● INSTRUCTIONS FOR THE TASK:
Nothing in the entries should change; repeat them exactly.

[ENTRIES PROVIDED — start]

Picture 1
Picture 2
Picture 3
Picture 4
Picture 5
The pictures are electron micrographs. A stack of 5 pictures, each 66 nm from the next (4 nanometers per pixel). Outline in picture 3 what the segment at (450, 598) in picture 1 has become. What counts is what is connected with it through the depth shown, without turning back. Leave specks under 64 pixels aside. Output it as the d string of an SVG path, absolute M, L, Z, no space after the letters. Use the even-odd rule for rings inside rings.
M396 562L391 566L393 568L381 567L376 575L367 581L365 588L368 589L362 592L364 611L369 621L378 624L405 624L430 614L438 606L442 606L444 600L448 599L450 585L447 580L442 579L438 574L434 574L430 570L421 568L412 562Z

[ENTRIES PROVIDED — finish]

● ANSWER BOX:
Picture 1
Picture 2
Picture 3
Picture 4
Picture 5
The pictures are electron micrographs. A stack of 5 pictures, each 66 nm from the next (4 nanometers per pixel). Outline in picture 3 what the segment at (450, 598) in picture 1 has become. What counts is what is connected with it through the depth shown, without turning back. Leave specks under 64 pixels aside. Output it as the d string of an SVG path, absolute M, L, Z, no space after the letters. Use the even-odd rule for rings inside rings.
M396 562L391 566L393 568L381 567L376 575L367 581L365 588L368 589L362 592L364 611L369 621L378 624L405 624L430 614L438 606L442 606L444 600L448 599L450 585L447 580L442 579L438 574L434 574L430 570L421 568L412 562Z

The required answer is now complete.